Reconstruction architecture sketch

All simulations are based on spyrit.core.meas.Linear base class that simulates linear measurements

\[m = Hx,\]

where \(H\in\mathbb{R}^{M\times N}\) is the acquisition matrix, \(x \in \mathbb{R}^N\) is the signal of interest, \(M\) is the number of measurements, and \(N\) is the dimension of the signal.

Important

The vector \(x \in \mathbb{R}^N\) represents a multi-dimensional array (e.g, an image \(X \in \mathbb{R}^{N_1 \times N_2}\) with \(N = N_1 \times N_2\)). Both variables are related through vectorization , i.e., \(x = \texttt{vec}(X)\).

1D Measurements

We instantiate a measurement operator from a matrix of shape (10, 15).

import torch
from spyrit.core.meas import Linear

H = torch.randn(10, 15)
meas_op = Linear(H)

We consider 3 signals of length 15

x = torch.randn(3, 15)

We apply the operator to the batch of images, which produces 3 measurements of length 10

m = meas_op(x)
print(m.shape)
torch.Size([3, 10])

We now plot the matrix-vector products

from spyrit.misc.disp import add_colorbar, noaxis
import matplotlib.pyplot as plt

f, axs = plt.subplots(1, 3, figsize=(10, 5))
axs[0].set_title("Forward matrix H")
im = axs[0].imshow(H, cmap="gray")
add_colorbar(im, "bottom")

axs[1].set_title("Signals x")
im = axs[1].imshow(x.T, cmap="gray")
add_colorbar(im, "bottom")

axs[2].set_title("Measurements m")
im = axs[2].imshow(m.T, cmap="gray")
add_colorbar(im, "bottom")

noaxis(axs)
# sphinx_gallery_thumbnail_number = 1
Forward matrix H, Signals x, Measurements m
/home/docs/checkouts/readthedocs.org/user_builds/spyrit/envs/3.1.1/lib/python3.11/site-packages/matplotlib/cbook.py:684: DeprecationWarning: __array__ implementation doesn't accept a copy keyword, so passing copy=False failed. __array__ must implement 'dtype' and 'copy' keyword arguments.

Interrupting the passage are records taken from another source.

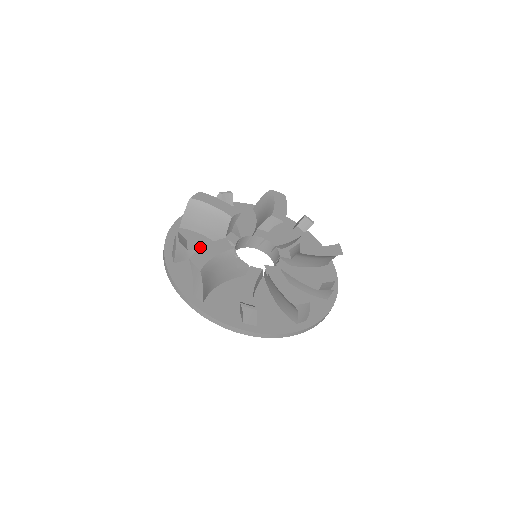
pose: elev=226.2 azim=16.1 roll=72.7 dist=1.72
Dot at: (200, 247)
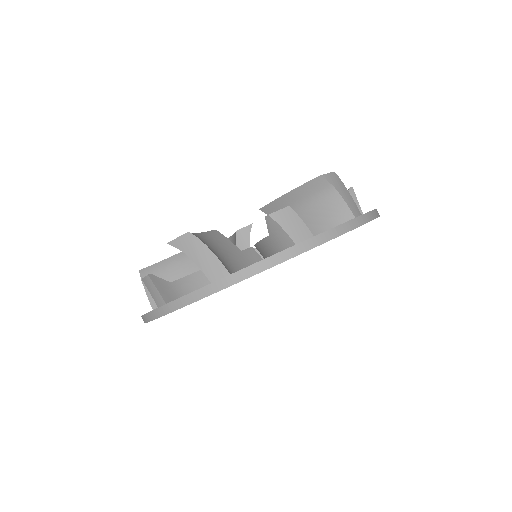
Dot at: (184, 277)
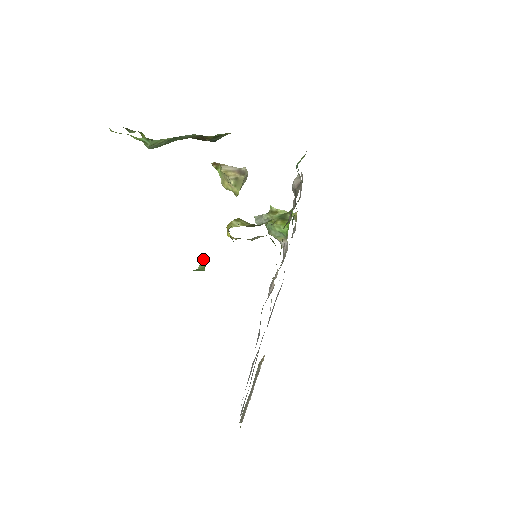
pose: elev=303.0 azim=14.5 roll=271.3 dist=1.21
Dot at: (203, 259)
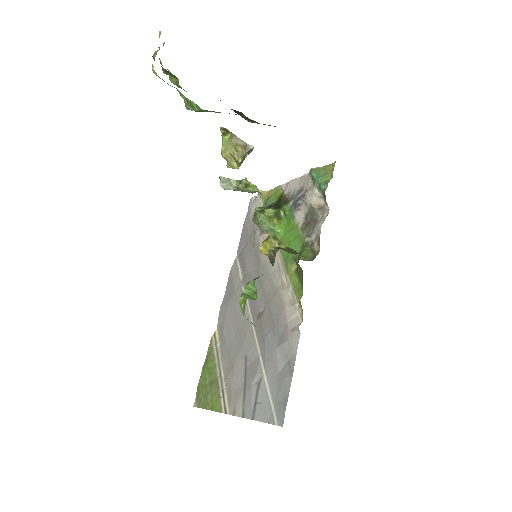
Dot at: (254, 285)
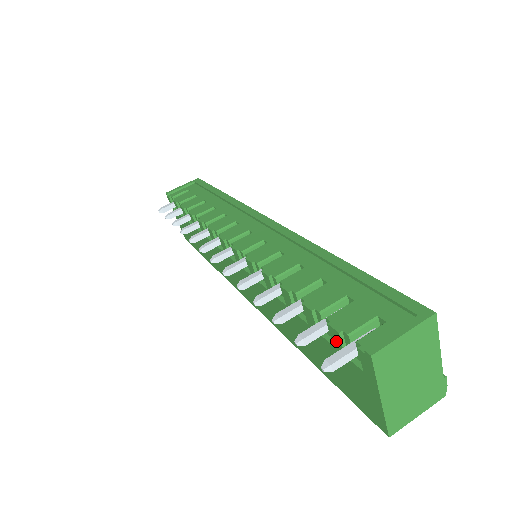
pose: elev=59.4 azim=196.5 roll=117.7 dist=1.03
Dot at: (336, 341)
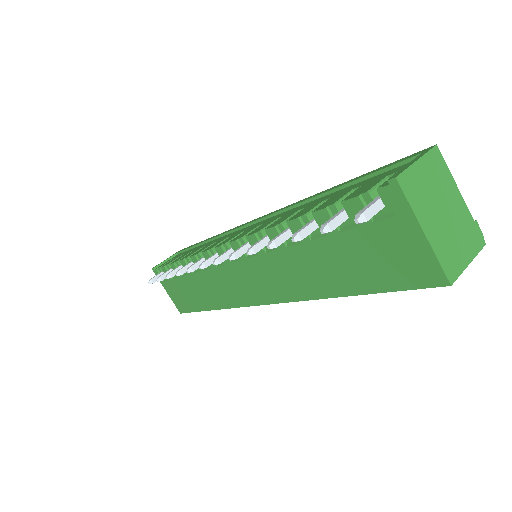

To learn more, see the migration guide https://numpy.org/devdocs/numpy_2_0_migration_guide.html#adapting-to-changes-in-the-copy-keyword
  x = np.array(x, subok=True, copy=copy)
/home/docs/checkouts/readthedocs.org/user_builds/spyrit/envs/3.1.1/lib/python3.11/site-packages/matplotlib/cbook.py:684: DeprecationWarning: __array__ implementation doesn't accept a copy keyword, so passing copy=False failed. __array__ must implement 'dtype' and 'copy' keyword arguments. To learn more, see the migration guide https://numpy.org/devdocs/numpy_2_0_migration_guide.html#adapting-to-changes-in-the-copy-keyword
  x = np.array(x, subok=True, copy=copy)
/home/docs/checkouts/readthedocs.org/user_builds/spyrit/envs/3.1.1/lib/python3.11/site-packages/matplotlib/cbook.py:684: DeprecationWarning: __array__ implementation doesn't accept a copy keyword, so passing copy=False failed. __array__ must implement 'dtype' and 'copy' keyword arguments. To learn more, see the migration guide https://numpy.org/devdocs/numpy_2_0_migration_guide.html#adapting-to-changes-in-the-copy-keyword
  x = np.array(x, subok=True, copy=copy)

2D Measurements

We load a batch of images from the /images/ folder. Using the transform_gray_norm() function with the normalize=False argument returns images with values in (0,1).

import os
import torchvision
from spyrit.misc.statistics import transform_gray_norm

spyritPath = os.getcwd()
imgs_path = os.path.join(spyritPath, "images/")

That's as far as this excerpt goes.